Too often we find ourselves in conflict with others. That conflict is usually rooted in a misunderstanding of circumstance or motive. We are quick to adopt a position on the issues that arise in our lives. We soon convince ourselves that the positions and attitudes we have adopted are the only ones that can possibly be correct. From there it is only a short journey to our being prepared to ‘fight’ to defend that which we ‘know’ to be right. We become so entrenched that all other attitudes and opinions become attacks on our way of thinking, on our way of living. This sounds a very dramatic escalation, but it is common at all levels of our daily existence. Parents are certain that their opinions and behaviours should be respected and adopted by their children. Neighbours are certain that the way in which they live out their daily lives should be respected and honoured by those amongst whom they live. Those who hold political office exert their authority and power in way that is intended to make us do ‘as we are told’! And those who fail to comply are deemed to have gone out of their minds!!

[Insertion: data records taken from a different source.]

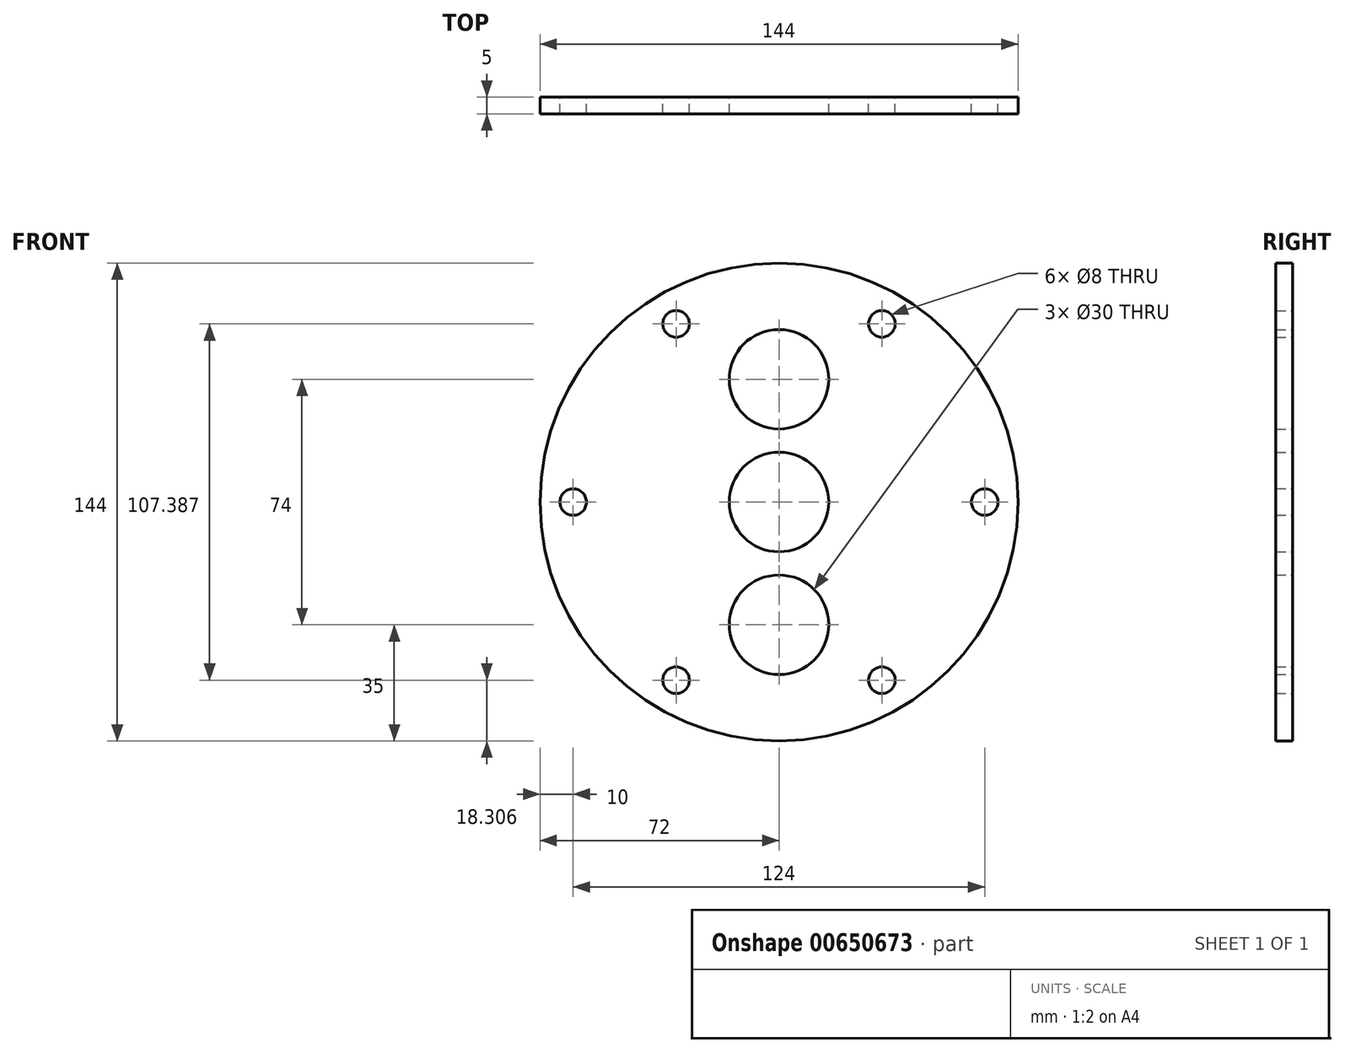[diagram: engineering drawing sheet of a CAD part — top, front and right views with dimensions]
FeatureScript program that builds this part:
annotation { "Feature Type Name" : "Feature", "Feature Type Description" : "" }
export const myFeature = defineFeature(function(context is Context, id is Id, definition is map)
    precondition{}
    {
        {
            var Q0;
            Q0=qCreatedBy(makeId("Front.planeOp"),FACE);
            var sketch = newSketch(context, id + "F0", { "sketchPlane" : qUnion([Q0])});
            skCircle(sketch, "E0", {"center": v(0, 0) * mm, "radius": 72 * mm});
            skCircle(sketch, "E1", {"center": v(0, 0) * mm, "radius": 62 * mm, "construction": true});
            skLineSegment(sketch, "E2", {"start": v(-43.78, 37) * mm, "end": v(39.74, 37) * mm, "construction": true});
            skLineSegment(sketch, "E3", {"start": v(39.74, -37) * mm, "end": v(-42.34, -37) * mm, "construction": true});
            skCircle(sketch, "E4", {"center": v(0, 37) * mm, "radius": 15 * mm});
            skCircle(sketch, "E5", {"center": v(0, 0) * mm, "radius": 15 * mm});
            skCircle(sketch, "E6", {"center": v(0, -37) * mm, "radius": 15 * mm});
            skPoint(sketch, "E6.centerSnap0", {"position": v(-1.3, -37) * mm});
            skCircle(sketch, "E7", {"center": v(62, 0) * mm, "radius": 4 * mm});
            skCircle(sketch, "E8.1.0", {"center": v(31, 53.7) * mm, "radius": 4 * mm});
            skCircle(sketch, "E8.2.0", {"center": v(-31, 53.7) * mm, "radius": 4 * mm});
            skCircle(sketch, "E8.3.0", {"center": v(-62, 0) * mm, "radius": 4 * mm});
            skCircle(sketch, "E8.4.0", {"center": v(-31, -53.7) * mm, "radius": 4 * mm});
            skCircle(sketch, "E8.5.0", {"center": v(31, -53.7) * mm, "radius": 4 * mm});
            skSolve(sketch);
        }
        {
            var Q0;
            Q0=makeQuery(id+"F0.imprint","IMPRINT",FACE,{"disambiguationData":[TD([[makeQuery(id+"F0.imprint","IMPRINT",EDGE,{"derivedFrom":sQuery(id+"F0.wireOp",EDGE,"E0")}),1.0]])]});
            extrude(context, id + "F1", {"entities" : qUnion([Q0]), "depth" : 5 * mm, "offsetDistance" : 25 * mm});
        }
    });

In today’s reading we hear of Jesus’ family saying: He has gone out of his mind. Why are they saying this? What is causing them to come to this harsh judgement about Jesus? The answer is simple … he is not conforming to their norm, to the way of living they know and would have expected him to honour and to emulate. Such contrary behaviour must be a demonstration of his having gone out of his mind. As recent as the mid-20th century people who did not follow the norms as laid down by their families could find themselves incarcerated in mental institutions because such unorthodoxy must be a demonstration of mental illness.

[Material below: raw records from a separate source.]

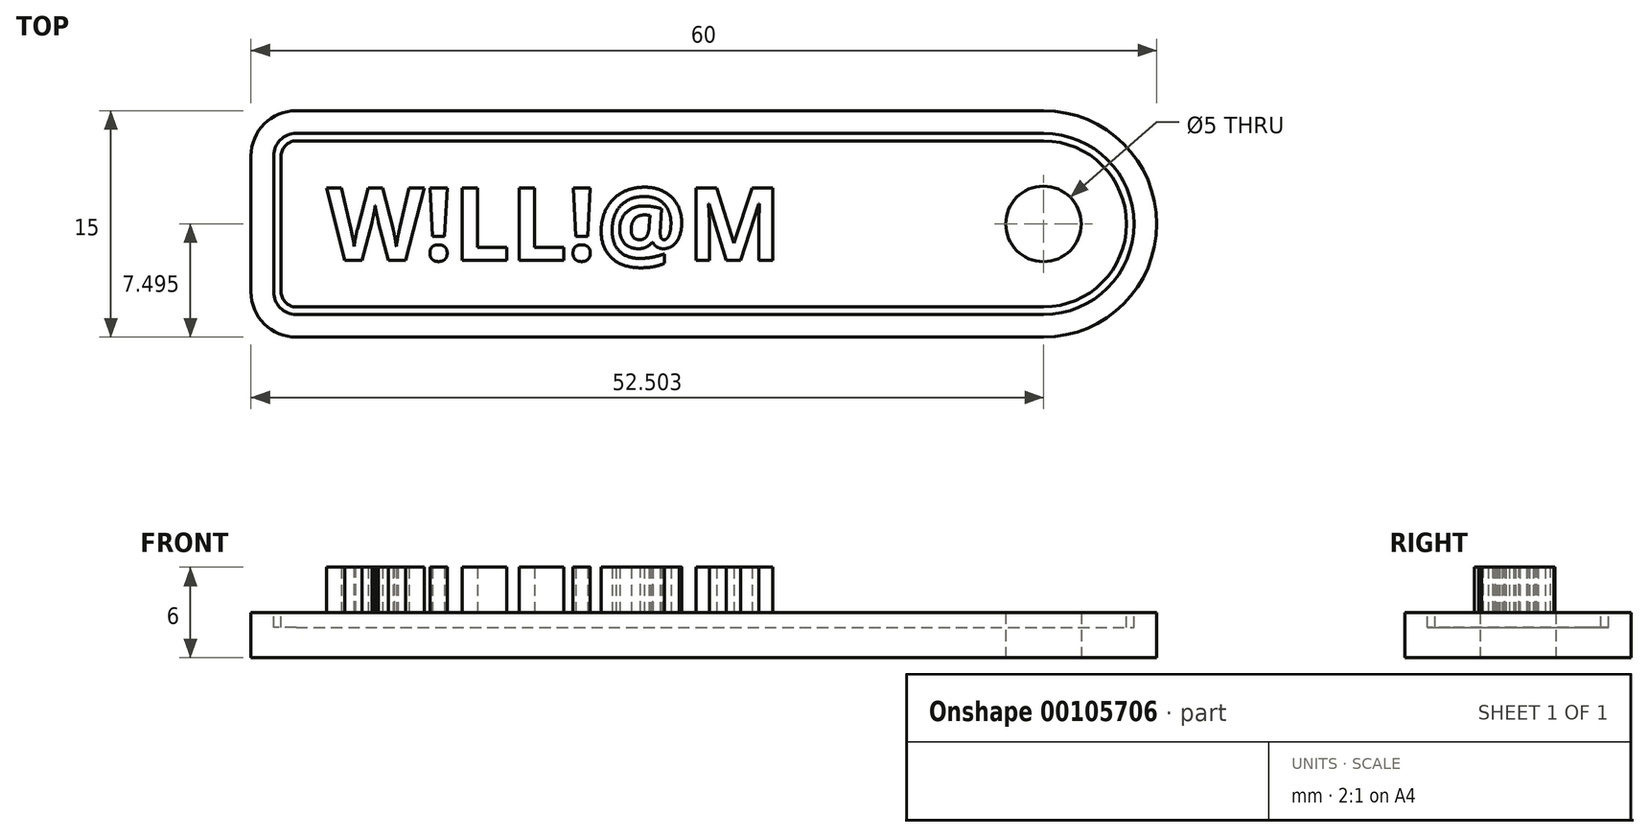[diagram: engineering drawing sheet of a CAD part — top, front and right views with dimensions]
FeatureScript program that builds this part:
annotation { "Feature Type Name" : "Feature", "Feature Type Description" : "" }
export const myFeature = defineFeature(function(context is Context, id is Id, definition is map)
    precondition{}
    {
        {
            var Q0;
            Q0=qCreatedBy(makeId("Top.planeOp"),FACE);
            var sketch = newSketch(context, id + "F0", { "sketchPlane" : qUnion([Q0])});
            skLineSegment(sketch, "E0.bottom", {"start": v(-1.37, 15.2) * mm, "end": v(48.13, 15.2) * mm});
            skLineSegment(sketch, "E0.top", {"start": v(-1.37, 0.2) * mm, "end": v(48.13, 0.2) * mm});
            skLineSegment(sketch, "E0.left", {"start": v(-4.37, 12.2) * mm, "end": v(-4.37, 3.2) * mm});
            skPoint(sketch, "E1.visualSharp", {"position": v(-4.37, 15.2) * mm});
            skArc(sketch, "E1.filletArc", {"start": v(-1.37, 15.2) * mm, "mid": v(-3.49, 14.32) * mm, "end": v(-4.37, 12.2) * mm});
            skPoint(sketch, "E2.visualSharp", {"position": v(-4.37, 0.2) * mm});
            skArc(sketch, "E2.filletArc", {"start": v(-4.37, 3.2) * mm, "mid": v(-3.49, 1.07) * mm, "end": v(-1.37, 0.2) * mm});
            skPoint(sketch, "E3.visualSharp", {"position": v(51.13, 0.2) * mm});
            skPoint(sketch, "E4.visualSharp", {"position": v(51.13, 15.2) * mm});
            skArc(sketch, "E5", {"start": v(48.13, 15.2) * mm, "mid": v(55.63, 7.7) * mm, "end": v(48.13, 0.2) * mm});
            skCircle(sketch, "E6", {"center": v(48.13, 7.7) * mm, "radius": 2.5 * mm});
            skSolve(sketch);
        }
        {
            var Q0;
            Q0=makeQuery(id+"F0.imprint","IMPRINT",FACE,{"disambiguationData":[TD([[makeQuery(id+"F0.imprint","IMPRINT",EDGE,{"derivedFrom":sQuery(id+"F0.wireOp",EDGE,"E0.bottom")}),-1.0]])]});
            extrude(context, id + "F1", {"entities" : qUnion([Q0]), "depth" : 3 * mm});
        }
        {
            var Q0;
            Q0=makeQuery(id+"F1.opExtrude","CAP_FACE",FACE,{"disambiguationData":[OSD([sQuery(id+"F0.wireOp",EDGE,"E0.bottom"),sQuery(id+"F0.wireOp",EDGE,"E0.top"),sQuery(id+"F0.wireOp",EDGE,"E0.left"),sQuery(id+"F0.wireOp",EDGE,"E1.filletArc"),sQuery(id+"F0.wireOp",EDGE,"E2.filletArc"),sQuery(id+"F0.wireOp",EDGE,"E5"),sQuery(id+"F0.wireOp",EDGE,"E6")])],"isStart":false});
            var sketch = newSketch(context, id + "F2", { "sketchPlane" : qUnion([Q0])});
            skText(sketch, "E7", { "text": "W!LL!@M", "fontName": "OpenSans-Bold.ttf"});
            skLineSegment(sketch, "E8", {"start": v(55.63, 7.7) * mm, "end": v(-4.37, 7.7) * mm, "construction": true});
            const initialGuessF2  = {"E7": [0.00063, 0.00529, 1, 0, 0.00482]};
            skSetInitialGuess(sketch, initialGuessF2);
            skSolve(sketch);
        }
        {
            var Q0;
            Q0 = qSketchRegion(id + "F2", true);
            extrude(context, id + "F3", {"entities" : qUnion([Q0]), "operationType" : NewBodyOperationType.ADD, "depth" : 3 * mm});
        }
        {
            var Q0;
            {var subQ0=sQuery(id+"F0.wireOp",EDGE,"E6");var subQ1=sQuery(id+"F0.wireOp",EDGE,"E0.left");var subQ2=sQuery(id+"F0.wireOp",EDGE,"E5");var subQ3=sQuery(id+"F0.wireOp",EDGE,"E0.bottom");var subQ4=sQuery(id+"F0.wireOp",EDGE,"E1.filletArc");var subQ5=sQuery(id+"F0.wireOp",EDGE,"E0.top");var subQ6=sQuery(id+"F0.wireOp",EDGE,"E2.filletArc");Q0=makeQuery(id+"F3.boolean.opBoolean","SPLIT",FACE,{"disambiguationData":[TD([makeQuery(id+"F1.opExtrude","SWEPT_FACE",FACE,{"disambiguationData":[OSD([subQ3])]})])],"derivedFrom":makeQuery(id+"F1.opExtrude","CAP_FACE",FACE,{"disambiguationData":[OSD([subQ3,subQ5,subQ1,subQ4,subQ6,subQ2,subQ0])],"isStart":false})});}
            var sketch = newSketch(context, id + "F4", { "sketchPlane" : qUnion([Q0])});
            skArc(sketch, "E9.0", {"start": v(-1.37, 13.7) * mm, "mid": v(-2.43, 13.26) * mm, "end": v(-2.87, 12.2) * mm});
            skArc(sketch, "E9.1", {"start": v(48.13, 13.7) * mm, "mid": v(54.13, 7.7) * mm, "end": v(48.13, 1.7) * mm});
            skLineSegment(sketch, "E9.2", {"start": v(-1.37, 1.7) * mm, "end": v(48.13, 1.7) * mm});
            skLineSegment(sketch, "E9.3", {"start": v(-1.37, 13.7) * mm, "end": v(48.13, 13.7) * mm});
            skArc(sketch, "E9.4", {"start": v(-2.87, 3.2) * mm, "mid": v(-2.43, 2.13) * mm, "end": v(-1.37, 1.7) * mm});
            skLineSegment(sketch, "E9.5", {"start": v(-2.87, 12.2) * mm, "end": v(-2.87, 3.2) * mm});
            skArc(sketch, "E10.0", {"start": v(-1.37, 13.2) * mm, "mid": v(-2.07, 12.9) * mm, "end": v(-2.37, 12.2) * mm});
            skArc(sketch, "E10.1", {"start": v(48.13, 13.2) * mm, "mid": v(53.63, 7.7) * mm, "end": v(48.13, 2.2) * mm});
            skLineSegment(sketch, "E10.2", {"start": v(-1.37, 2.2) * mm, "end": v(48.13, 2.2) * mm});
            skLineSegment(sketch, "E10.3", {"start": v(-1.37, 13.2) * mm, "end": v(48.13, 13.2) * mm});
            skArc(sketch, "E10.4", {"start": v(-2.37, 3.2) * mm, "mid": v(-2.07, 2.49) * mm, "end": v(-1.37, 2.2) * mm});
            skLineSegment(sketch, "E10.5", {"start": v(-2.37, 12.2) * mm, "end": v(-2.37, 3.2) * mm});
            skSolve(sketch);
        }
        {
            var Q0;
            Q0=makeQuery(id+"F4.imprint","IMPRINT",FACE,{"disambiguationData":[TD([[makeQuery(id+"F4.imprint","IMPRINT",EDGE,{"derivedFrom":sQuery(id+"F4.wireOp",EDGE,"E9.0")}),1.0]])]});
            extrude(context, id + "F5", {"entities" : qUnion([Q0]), "operationType" : NewBodyOperationType.REMOVE, "oppositeDirection" : true, "depth" : 1 * mm});
        }
    });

Of course, Jesus was not out of his mind. Jesus was carrying out the mission he came to achieve. Jesus was proclaiming the Good News; Jesus was healing the sick; Jesus was casting out demons; Jesus was showing the world that the Son of God was really in their midst. This was clearly a problem, even for his own family. They must have known the story of his miraculous birth. They must have seen him grow into the man around whom great crowds gathered, and yet they said: He has gone out of his mind.

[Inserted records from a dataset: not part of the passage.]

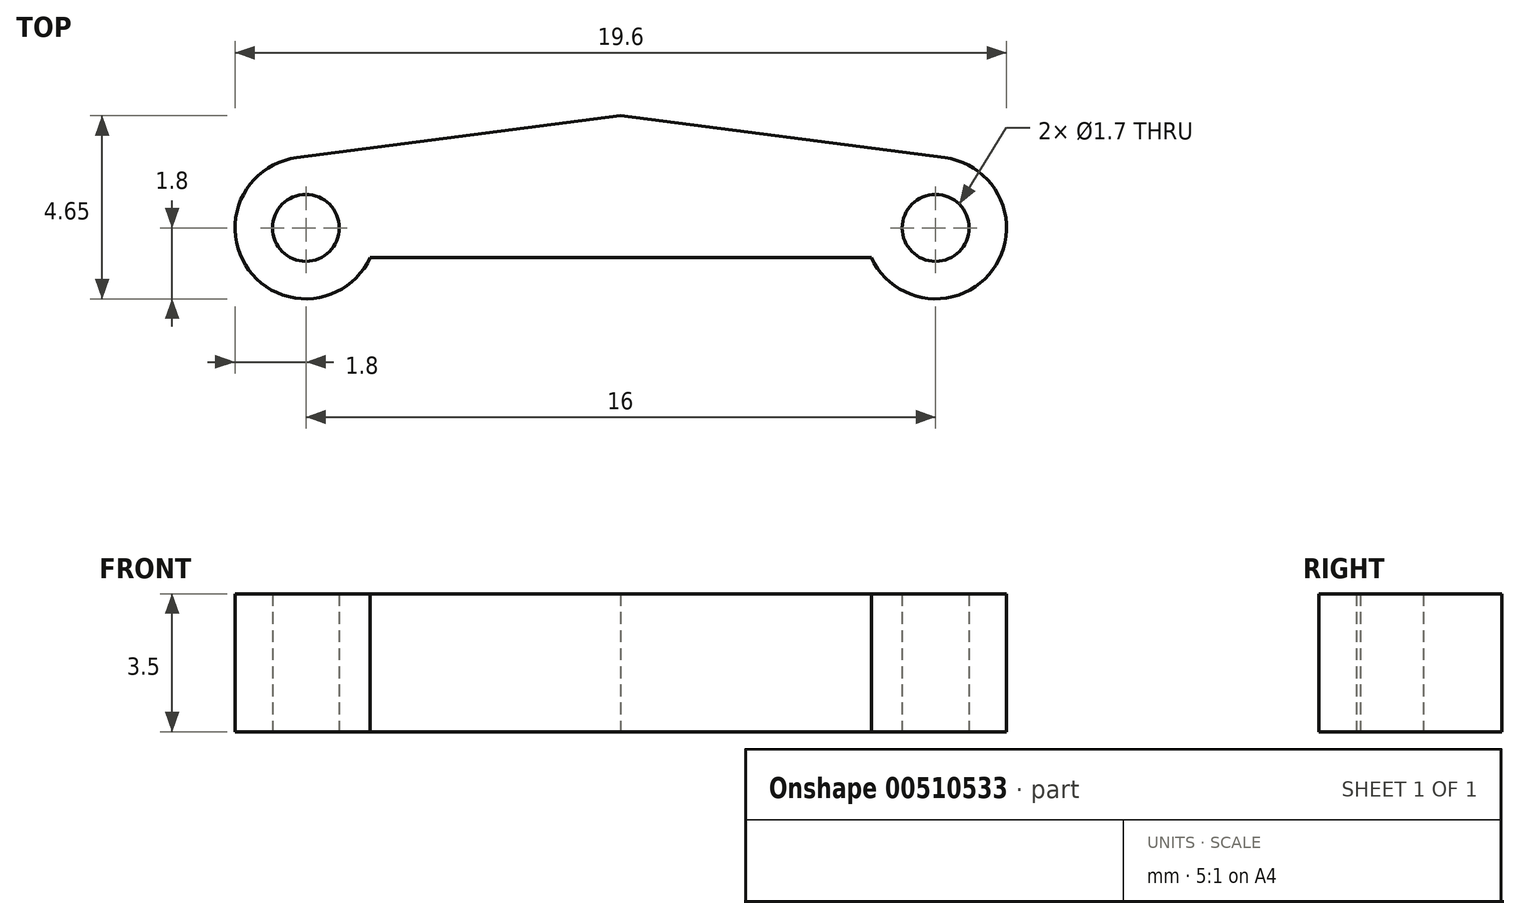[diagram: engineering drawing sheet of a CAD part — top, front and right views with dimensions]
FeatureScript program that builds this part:
annotation { "Feature Type Name" : "Feature", "Feature Type Description" : "" }
export const myFeature = defineFeature(function(context is Context, id is Id, definition is map)
    precondition{}
    {
        {
            var Q0;
            Q0=qCreatedBy(makeId("Top.planeOp"),FACE);
            var sketch = newSketch(context, id + "F0", { "sketchPlane" : qUnion([Q0])});
            skPoint(sketch, "E0.middle", {"position": v(0, 0) * mm});
            skArc(sketch, "E1", {"start": v(6.36, -0.75) * mm, "mid": v(9.45, -1.07) * mm, "end": v(8.23, 1.79) * mm});
            skArc(sketch, "E2", {"start": v(-8.23, 1.79) * mm, "mid": v(-9.45, -1.07) * mm, "end": v(-6.36, -0.75) * mm});
            skCircle(sketch, "E3", {"center": v(-8, 0) * mm, "radius": 0.85 * mm});
            skCircle(sketch, "E4", {"center": v(8, 0) * mm, "radius": 0.85 * mm});
            skLineSegment(sketch, "E5", {"start": v(-6.36, -0.75) * mm, "end": v(6.36, -0.75) * mm});
            skPoint(sketch, "E6", {"position": v(0, 2.85) * mm});
            skLineSegment(sketch, "E7", {"start": v(0, 2.85) * mm, "end": v(-8.23, 1.79) * mm});
            skLineSegment(sketch, "E8", {"start": v(0, 2.85) * mm, "end": v(8.23, 1.79) * mm});
            skSolve(sketch);
        }
        {
            var Q0;
            Q0=makeQuery(id+"F0.imprint","IMPRINT",FACE,{"disambiguationData":[TD([[makeQuery(id+"F0.imprint","IMPRINT",EDGE,{"derivedFrom":sQuery(id+"F0.wireOp",EDGE,"E1")}),1.0]])]});
            extrude(context, id + "F1", {"entities" : qUnion([Q0]), "depth" : 3.5 * mm});
        }
    });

Today we must pray for the strength to hold firm when those around us fail to recognize that we are striving to follow God’s call in our lives. We must pray that we might take seriously the truth that God is the one who knows our hearts and minds best. We must pray that even when God’s call seems like madness to us, as well as those around us, it is a demonstration of a wisdom that far exceeds any wisdom of our own.